Das so genannte „Vollhardthaus“ ist ein denkmalgeschütztes Lehmwellhaus. Es ist eines der wenigen noch erhaltenen Häuser in Lehmbauweise in Leipzig. Zur Zeit der Völkerschlacht lebte hier der Gerichtsschöffe Gottlieb Vollhardt. Von ihm stammt ein ausführlicher Augenzeugenbericht über den Angriff der Österreicher auf das Schloss Dölitz am 16. Oktober 1813, bei der auch die Dölitzer Wassermühle bis auf ihre Grundmauern abbrannte.

Das Haus wurde bei den Gefechten glücklicherweise nicht zerstört. Um Mitte des 19. Jahrhunderts bekam es noch einen turmähnlichen Anbau für das Treppenhaus. Das Gebäude war Anfang des 20. Jahrhunderts Teil einer Gärtnerei und wurde als Wohnhaus genutzt. Bis in die späten 1980er Jahre war es bewohnt, seitdem ist es ungenutzt.

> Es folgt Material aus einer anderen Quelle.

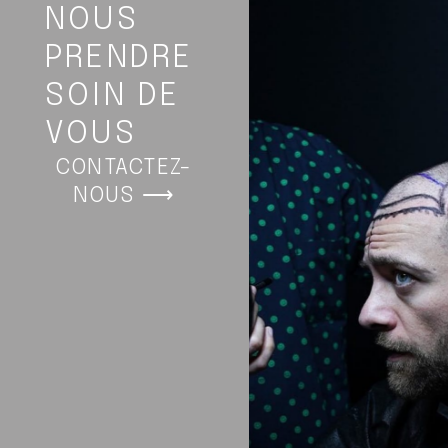
NOUS
PRENDRE
SOIN DE
VOUS
CONTACTEZ-
NOUS ⟶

Um das Haus vor dem weiteren Verfall zu bewahren, werden derzeit Baumaßnahmen durchgeführt. Im Jahr 2011 wurde zuerst der turmähnliche Anbau abgerissen, da er nicht unter Denkmalschutz stand. Marode Holzbalken im unterputzen Fachwerk wurden 2012 ausgetauscht und der Lehmputz erneuert. Derzeit vervollständigen wir den Lehmputz im Innenbereich.

Die frühere Türöffnung an der Südseite wurde wieder hergestellt und die alten Fenster erhielten neue Glasscheiben. Sobald passende originale Biberschwanz Dachziegel beschafft werden können, soll auch das Dach saniert werden. Das Haus bekommt später wieder eine traditionelle Holzofenheizung. Insgesamt wird das Haus sehr behutsam saniert, wobei so viel wie möglich auf den Erhalt des Altbestands Wert gelegt wird.